**Given problem 1**
Please repeat the part of the student debt article that opens with the words containing "And with graduation" and closes with "amount to increase.", word for word.
**Given problem 2**
Using the student debt article, decide whether each statement is true. (a) Jacob Walls has 10 loans spread across five different lenders. (b) Kayleigh Menge has $24,995 in loans. (c) Unsubsidized loans rose 37 percent from 1996 to 2006. Answer yes or no for each, and quote the words from the article that decide it.
**Given problem 3**
List every person named in the student debt article.

**Extract to read**
• • • •
Students going further in the red

Minnesota has the fifth highest amount of student debt in the nation.

With tuition on the rise and many student loan options available, it can be easy for a student to get confused.

Global studies senior Jacob Walls is one such student. He currently has 10 loans, with five different lenders, which can get really confusing.

One thing he was confused about most when applying for loans was if he could defer his loans until after graduation or consolidate them. Each lender has a different guideline.

“Over the years I’ve definitely lost track of what I can do with which loan and so that was confusing,” Walls said.

According to the Project on Student Debt, a nonprofit advocacy group, 72 percent of Minnesota college students graduate with debt and with rising tuition at the University it is expected to rise.

And with graduation quickly approaching, college students across the state are realizing what that debt will be: an average of $23, 375.

Deb Pusari, associate director of loans and undergraduate services in the University’s Office of Student Finance, said last year’s graduating students had an average of $24,995 in debt. With tuition rising next year, she said she expects that amount to increase.

Both the University’s and the state’s average debt per student are higher than the national average, which is estimated between $19,000 and $21,000 – giving Minnesota the fifth-highest rate of student debt in the nation, according to the Project on Student Debt.

Pusari said after the admissions office receives the student’s Free Application for Federal Student Aid, an award package is offered to the student with the amount and types of loans they are qualified for.

“We encourage students to only take as much loans as they can afford,” she said. “We don’t want them accepting the maximum amount they are offered.”

Art studies junior Kayleigh Menge said she has $16,000 in loans so far, with financial aid from the University and private loans she got elsewhere.

What confused her most, she said, was the number of questions she was asked.

“I’m independent of my parents and so I don’t know why they need all of my parent’s tax information,” Menge said.

Because of a federal formula called Effective Family Contribution, or EFC, the Office of Student Finance needs to know parent’s information to figure out a student’s award package, Pusari said.

“We take the cost of attendance, subtract the family contribution, and the amount remaining is the need,” she said.

Since her family makes too much money to be offered the SELF loan – the only private loan in packages offered by the University – she said she’s not paying interest on any of her loans right now.

“I was paying interest the first year, but now having them deferred,” she said.

The number of subsidized loans – loans that a student doesn’t have to pay interest on while in school – has increased 37 percent from 1996 to 2006, according to The College Board, a nonprofit organization that provides resources for students and information about colleges across the country.

According to the same study, the number of unsubsidized loans – loans that accumulate interest while a student is in school – has increased 158 percent in the same time period.

With the rising tuition and number of loans Menge has acquired in her three years of college, she said she works over the summer instead of taking classes.

“I know I would be able to graduate faster, but with the loans I would have to take out, it wouldn’t be worth it,” she said.
• • • •
**Provided data**
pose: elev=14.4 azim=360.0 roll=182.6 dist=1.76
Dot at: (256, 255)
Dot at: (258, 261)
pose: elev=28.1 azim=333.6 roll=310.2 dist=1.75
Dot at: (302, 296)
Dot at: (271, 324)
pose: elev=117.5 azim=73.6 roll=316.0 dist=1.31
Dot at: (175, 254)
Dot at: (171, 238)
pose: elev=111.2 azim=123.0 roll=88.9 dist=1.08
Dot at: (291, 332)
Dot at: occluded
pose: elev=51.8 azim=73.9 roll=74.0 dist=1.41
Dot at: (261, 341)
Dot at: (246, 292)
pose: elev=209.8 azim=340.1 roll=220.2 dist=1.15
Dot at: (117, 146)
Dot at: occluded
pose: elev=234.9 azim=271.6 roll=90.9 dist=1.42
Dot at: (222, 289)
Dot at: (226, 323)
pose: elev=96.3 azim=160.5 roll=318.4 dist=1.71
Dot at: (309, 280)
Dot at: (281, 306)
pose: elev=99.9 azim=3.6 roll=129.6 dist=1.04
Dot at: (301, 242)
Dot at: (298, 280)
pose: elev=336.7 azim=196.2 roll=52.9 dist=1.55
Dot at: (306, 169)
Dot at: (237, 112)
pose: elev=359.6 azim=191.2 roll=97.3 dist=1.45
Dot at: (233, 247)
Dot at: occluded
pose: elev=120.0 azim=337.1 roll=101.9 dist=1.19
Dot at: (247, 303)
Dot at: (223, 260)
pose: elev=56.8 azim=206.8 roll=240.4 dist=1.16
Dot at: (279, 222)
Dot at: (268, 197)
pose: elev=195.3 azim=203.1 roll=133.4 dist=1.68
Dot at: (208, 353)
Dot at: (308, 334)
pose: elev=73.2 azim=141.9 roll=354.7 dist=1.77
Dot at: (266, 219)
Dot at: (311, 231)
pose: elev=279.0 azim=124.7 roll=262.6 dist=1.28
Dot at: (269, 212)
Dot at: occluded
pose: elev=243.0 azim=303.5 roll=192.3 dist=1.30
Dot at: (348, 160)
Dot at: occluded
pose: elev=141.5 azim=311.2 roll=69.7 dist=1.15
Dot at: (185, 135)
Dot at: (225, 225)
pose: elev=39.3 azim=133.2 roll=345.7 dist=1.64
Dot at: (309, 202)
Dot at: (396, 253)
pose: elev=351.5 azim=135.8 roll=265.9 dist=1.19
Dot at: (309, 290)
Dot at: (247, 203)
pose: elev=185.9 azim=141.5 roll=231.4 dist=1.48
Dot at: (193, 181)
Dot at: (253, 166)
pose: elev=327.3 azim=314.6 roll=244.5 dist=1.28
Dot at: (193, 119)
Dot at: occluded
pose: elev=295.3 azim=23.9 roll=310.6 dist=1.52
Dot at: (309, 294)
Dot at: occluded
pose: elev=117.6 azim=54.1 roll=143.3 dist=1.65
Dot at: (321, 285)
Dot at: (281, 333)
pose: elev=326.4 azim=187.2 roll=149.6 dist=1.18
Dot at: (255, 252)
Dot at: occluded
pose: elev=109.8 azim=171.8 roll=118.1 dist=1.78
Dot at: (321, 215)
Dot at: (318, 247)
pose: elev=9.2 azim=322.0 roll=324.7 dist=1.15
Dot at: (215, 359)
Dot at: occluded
• • • •
**Output 1**
And with graduation quickly approaching, college students across the state are realizing what that debt will be: an average of $23, 375.

Deb Pusari, associate director of loans and undergraduate services in the University’s Office of Student Finance, said last year’s graduating students had an average of $24,995 in debt. With tuition rising next year, she said she expects that amount to increase.

**Output 2**
(a) Yes: "He currently has 10 loans, with five different lenders"
(b) No: "she has $16,000 in loans so far"
(c) No: "the number of unsubsidized loans – loans that accumulate interest while a student is in school – has increased 158 percent in the same time period"

**Output 3**
Jacob Walls, Deb Pusari, Kayleigh Menge